Im Geheimbericht der Bundesregierung für das Parlamentarische Kontrollgremium (PKG) steht zu Kurnaz aber nur eine Befragung: am 23. und 24. September 2002. In dem Bericht ist auch das Angebot der USA aus dem Jahr 2002 vermerkt, Kurnaz zu entlassen – und die Ablehnung durch die Bundesrepublik.

Bundesverteidigungsminister Franz Josef Jung (CDU) sagte zu den Einlassungen von Kurnaz: „Wir nehmen diese Vorwürfe ernst und wir werden sie sehr konsequent verfolgen.“ Erste Befragungen, so ein Sprecher Jungs, hätten keine Anhaltspunkte für Misshandlungen ergeben.

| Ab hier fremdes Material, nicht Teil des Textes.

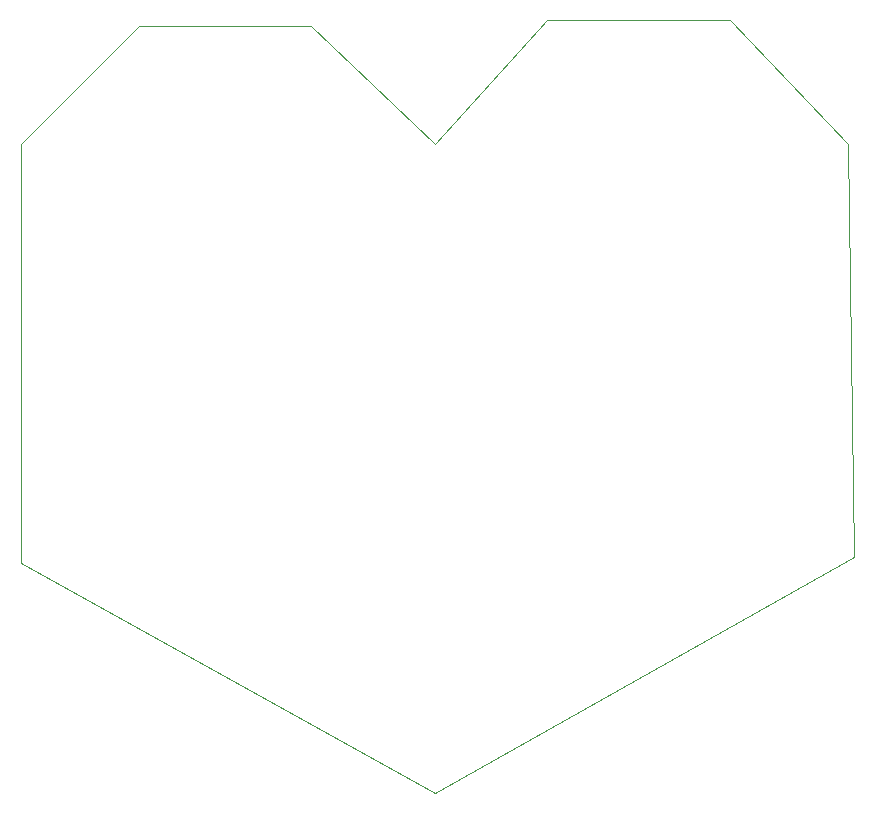
<source format=gm1>
G04 #@! TF.GenerationSoftware,KiCad,Pcbnew,9.0.2*
G04 #@! TF.CreationDate,2025-06-11T20:44:21-07:00*
G04 #@! TF.ProjectId,solder,736f6c64-6572-42e6-9b69-6361645f7063,rev?*
G04 #@! TF.SameCoordinates,Original*
G04 #@! TF.FileFunction,Profile,NP*
%FSLAX46Y46*%
G04 Gerber Fmt 4.6, Leading zero omitted, Abs format (unit mm)*
G04 Created by KiCad (PCBNEW 9.0.2) date 2025-06-11 20:44:21*
%MOMM*%
%LPD*%
G01*
G04 APERTURE LIST*
G04 #@! TA.AperFunction,Profile*
%ADD10C,0.050000*%
G04 #@! TD*
G04 APERTURE END LIST*
D10*
X95000000Y-30000000D02*
X95500000Y-65000000D01*
X60000000Y-85000000D01*
X25000000Y-65500000D01*
X25000000Y-30000000D01*
X35000000Y-20000000D01*
X49500000Y-20000000D01*
X60000000Y-30000000D01*
X69500000Y-19500000D01*
X85000000Y-19500000D01*
X95000000Y-30000000D01*
M02*

</source>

Alle damals in Kandahar eingesetzten Soldaten würden jetzt aber zur Abgabe dienstlicher Erklärungen aufgefordert. Regierungssprecher Ulrich Wilhelm sagte zu den Aktivitäten der deutschen Nachrichtendienste, die Regierung habe diese in ihrem Bericht an das PKG dargestellt. Er habe dem nichts hinzuzufügen.

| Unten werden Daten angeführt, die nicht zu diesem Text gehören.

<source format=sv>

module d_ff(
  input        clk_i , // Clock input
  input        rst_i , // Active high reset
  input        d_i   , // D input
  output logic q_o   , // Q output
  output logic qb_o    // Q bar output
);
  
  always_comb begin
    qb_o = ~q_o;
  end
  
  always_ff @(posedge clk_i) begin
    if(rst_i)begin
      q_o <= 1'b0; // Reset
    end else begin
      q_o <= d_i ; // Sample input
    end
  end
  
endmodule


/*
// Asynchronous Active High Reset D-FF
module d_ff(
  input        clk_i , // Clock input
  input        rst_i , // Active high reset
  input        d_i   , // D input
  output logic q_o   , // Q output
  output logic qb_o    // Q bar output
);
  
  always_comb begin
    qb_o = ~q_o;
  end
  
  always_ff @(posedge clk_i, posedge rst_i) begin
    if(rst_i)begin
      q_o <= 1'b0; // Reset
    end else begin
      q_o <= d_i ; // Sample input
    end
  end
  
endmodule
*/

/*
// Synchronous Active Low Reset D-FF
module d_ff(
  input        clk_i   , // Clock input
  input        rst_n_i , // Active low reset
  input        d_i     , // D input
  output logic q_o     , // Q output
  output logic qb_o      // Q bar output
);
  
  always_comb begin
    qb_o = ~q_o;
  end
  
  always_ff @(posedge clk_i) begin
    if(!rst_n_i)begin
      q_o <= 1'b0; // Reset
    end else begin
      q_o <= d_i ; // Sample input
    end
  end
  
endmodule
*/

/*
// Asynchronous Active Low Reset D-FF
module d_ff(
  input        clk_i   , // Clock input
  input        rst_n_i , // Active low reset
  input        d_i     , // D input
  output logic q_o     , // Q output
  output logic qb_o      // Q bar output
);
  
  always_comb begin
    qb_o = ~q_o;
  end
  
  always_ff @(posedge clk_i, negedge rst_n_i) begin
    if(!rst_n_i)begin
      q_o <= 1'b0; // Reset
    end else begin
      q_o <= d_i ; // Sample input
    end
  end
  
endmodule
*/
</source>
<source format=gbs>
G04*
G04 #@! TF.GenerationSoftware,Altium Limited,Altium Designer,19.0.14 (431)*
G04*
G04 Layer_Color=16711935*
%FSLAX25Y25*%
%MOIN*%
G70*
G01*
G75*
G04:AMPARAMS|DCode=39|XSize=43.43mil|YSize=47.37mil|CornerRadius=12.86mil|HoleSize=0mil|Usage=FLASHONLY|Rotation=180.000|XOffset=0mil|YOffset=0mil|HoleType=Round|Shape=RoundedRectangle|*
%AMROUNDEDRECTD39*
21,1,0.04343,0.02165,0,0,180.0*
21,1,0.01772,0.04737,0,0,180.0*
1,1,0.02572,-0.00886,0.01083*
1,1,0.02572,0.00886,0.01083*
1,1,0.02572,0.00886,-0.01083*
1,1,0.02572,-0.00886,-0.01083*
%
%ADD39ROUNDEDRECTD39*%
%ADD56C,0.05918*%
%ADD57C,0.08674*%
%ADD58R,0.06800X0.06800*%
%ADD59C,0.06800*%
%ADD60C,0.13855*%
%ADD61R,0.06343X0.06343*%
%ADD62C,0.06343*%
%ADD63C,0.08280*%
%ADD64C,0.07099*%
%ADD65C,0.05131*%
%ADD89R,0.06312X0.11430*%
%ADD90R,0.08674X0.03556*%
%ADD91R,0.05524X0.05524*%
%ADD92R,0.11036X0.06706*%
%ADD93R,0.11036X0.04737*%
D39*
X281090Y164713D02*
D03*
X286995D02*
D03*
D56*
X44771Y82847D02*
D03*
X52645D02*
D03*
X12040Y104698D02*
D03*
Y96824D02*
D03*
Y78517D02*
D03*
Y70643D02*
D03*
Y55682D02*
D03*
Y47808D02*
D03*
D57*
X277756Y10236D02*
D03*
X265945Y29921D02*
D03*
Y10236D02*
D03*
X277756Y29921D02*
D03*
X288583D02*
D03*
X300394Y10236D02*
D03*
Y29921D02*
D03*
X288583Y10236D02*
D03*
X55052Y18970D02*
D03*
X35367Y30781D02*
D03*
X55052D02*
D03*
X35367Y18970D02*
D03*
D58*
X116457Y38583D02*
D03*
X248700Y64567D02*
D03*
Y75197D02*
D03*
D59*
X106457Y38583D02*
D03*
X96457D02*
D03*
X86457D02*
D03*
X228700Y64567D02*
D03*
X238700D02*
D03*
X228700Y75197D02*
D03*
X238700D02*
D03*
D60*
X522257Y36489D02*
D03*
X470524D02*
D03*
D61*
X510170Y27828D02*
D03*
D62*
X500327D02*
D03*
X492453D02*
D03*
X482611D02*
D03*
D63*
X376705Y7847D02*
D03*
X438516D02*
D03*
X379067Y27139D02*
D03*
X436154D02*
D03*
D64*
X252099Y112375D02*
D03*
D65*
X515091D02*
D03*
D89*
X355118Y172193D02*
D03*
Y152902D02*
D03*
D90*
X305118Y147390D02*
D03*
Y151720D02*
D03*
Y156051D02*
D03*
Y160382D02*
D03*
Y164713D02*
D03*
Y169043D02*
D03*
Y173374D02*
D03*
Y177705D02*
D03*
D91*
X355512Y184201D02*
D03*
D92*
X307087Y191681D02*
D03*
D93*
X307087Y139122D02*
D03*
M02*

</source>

Eine Kurnaz-Befragung hat der BND- Untersuchungsausschuss schon beschlossen, sagte der FDP-Politiker Max Stadler. Er forderte die Regierung zu einer Stellungnahme auf, „erst dann kann man die Vorwürfe seriös bewerten“. Der Vorsitzende des Ausschusses, Siegfried Kauder (CDU), sagte dem Tagesspiegel: „Ich halte diese Vorwürfe für irreal.“ „Allerdings muss man auch irrealen Vorwürfen nachgehen.“ Auch die Vorwürfe des durch die CIA entführten Khaled al Masri hätten zunächst irreal geklungen. Kauder sagte aber, dass ein Fehlverhalten von Soldaten gemäß Grundgesetz nicht Thema im Ausschuss sein könne, das sei Sache des Verteidigungsministeriums. Ob die Vernehmungsfrage zum Untersuchungsauftrag gehöre, müsse man nun prüfen.